AK Parti ve CHP arasındaki koalisyon görüşmeleri sonuç vermedi. AK Parti- CHP koalisyonuna, kıymeti kendinden menkul gerekçelerle her toplumsal kutuplaşmaya deva teramisin muamelesi çekenler şimdi ne diyecekler bilemiyorum? Belki yanlarına AK Parti- HDP koalisyonunu savunanları da alıp başka siyasi mühendislik projelerine başlamışlardır bile.
Siyaseti yakından takip eden, dinamiklerin olası sonuçlarını öngörebilenlerimiz içinse ortada şaşırtıcı bir durum yok. Hem temsil ettikleri kesimler hem de ürettikleri politikalar açısından birbirinin anti tezi konumundaki iki parti doğal olarak anlaşamadı, o kadar. Zira uzlaşı dediğiniz şey de 12 Eylülcülerin "karıştır barıştır" tarzı sade suya tirit mekanik yan yana geliş metotlarıyla yaratılacak bir durum değil. İlk günden beri de bunu söyleyip yazıyoruz işte.
Hafta başındaki "istikşafi görüşmenin" ardından kameraların karşısına geçen Ömer Çelik'in, akıllara Fukuyama'yı getiren tespiti de bu konuda özet kabilindendi: "Bu iki partinin her konuda anlaşması, Türkiye'de tarihin sonunun gelmesi demektir."
Ne var ki 7 Haziran'da sonuçların belirginleşmeye başladığı akşam saatlerinden itibaren AK Parti üzerinde oluşturulmaya çalışılan basıncı tartışmamız şart.
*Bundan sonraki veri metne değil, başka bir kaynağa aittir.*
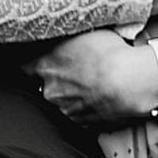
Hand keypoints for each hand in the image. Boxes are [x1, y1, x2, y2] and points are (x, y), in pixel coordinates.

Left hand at [25, 29, 155, 126]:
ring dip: (75, 96)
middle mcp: (52, 91)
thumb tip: (68, 39)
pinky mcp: (84, 123)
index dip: (34, 64)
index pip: (26, 67)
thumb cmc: (110, 53)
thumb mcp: (85, 34)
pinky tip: (101, 97)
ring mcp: (67, 109)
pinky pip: (81, 115)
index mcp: (46, 66)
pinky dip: (88, 108)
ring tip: (96, 85)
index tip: (40, 62)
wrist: (131, 81)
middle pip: (47, 86)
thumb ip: (69, 41)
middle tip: (80, 71)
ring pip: (64, 102)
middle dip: (60, 80)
Seçimlerde en yakın rakibine 16 puan fark atan Başbakan Ahmet Davutoğlu'nun "koalisyon kurmaya mahkûm" bir aktör olduğu şeklindeki söyleme adeta aksiyom muamelesi yapılmaya başlandı. Hatta Davutoğlu'nun siyasi rüştünü ispatlaması için koalisyon kurmasının elzem olduğu bile telaffuz edildi!
Düpedüz densizlik
Yo hiç de ağır değil, düpedüz öyle! Sandıklar açılacak. MHP ilk günden köşeye çekilip hiçbir koalisyon taşının altına elini sokamayacağını açıklayacak. Devlet Bahçeli HDP'yi işaret ederek kuru bir milliyetçi söylemle siyaseten en konforlu pozisyona yerleşecek. CHP, halkın yüzde 52 oyunu alıp Türkiye'deki en meşru siyasi konumuna seçilen Cumhurbaşkanı Tayyip Erdoğan'ı, kurucusu ve doğal öznesi olduğu AK Parti karşısında koalisyon havucu olarak sallayacak. HDP, Çözüm Süreci ve toplumsal barış konusunda bulup bulacağı en müsait aktörü, Erdoğan'ı şeytanlaştıracak. Buna karşın ülkenin birinci partisi konumundaki AK Parti'nin genel başkanı Davutoğlu, olası bir seçim tekrarında yine galip gelmesi hatta oylarını artırması işten bile değilken, tüm bunlara boyun eğip her türlü şantaja evet diyecek! Üstelik koalisyon kurulamazsa da tek sorumlu o olacak!
Allah aşkına söyleyin, var mı böyle yağma!
Ne kadar ekmek...
Her alanda temel kuraldır, ne kadar ekmek o kadar köfte! Demokrasi aldığın oy kadar konuşmaktır. Bugüne değin koalisyon görüşmelerine aktif olarak katılan Kemal Kılıçdaroğlu da eğer hükümette yer almayı bu kadar istiyorsa, Davutoğlu ile bir arada bulunmasını "vatan millet sakarya" edebiyatıyla izah ediyorsa fedakârlığını gösterecekti, o kadar. Bulmuşken bunamasaydı, "Ne diyorsanız tamam" şeklindeki siyasi hamleyi yapabilseydi, inandırıcı olabilirdi, yapamadı! Şimdi kalkıp kimseye bahane bulmasın.
Haklısınız, ama nerede? Bunca yıldır demokratlığına, sağduyusuna güvendiğimiz insanlar bile, demokrasinin abc'sini reddedip "AKP'den kurtulmak için doğrudan eylem metotları" öneriyorken, ana muhalefet liderlerinin aktif olarak katıldığı ve gidişatını değiştirebileceği koalisyon görüşmelerinden sonuç alınamamasını, Beştepe'nin ruhuna falan bağlıyorken, kimden mantık bekliyorum ben de.
Artık kısır koalisyon tartışmalarını geçip, sorunlarımıza yapısal çözümler getirecek sistem tartışmasına geçmemizin zamanı gelmedi mi sizce? Yoksa durup durup yine mi bamya demeyi tercih edersiniz?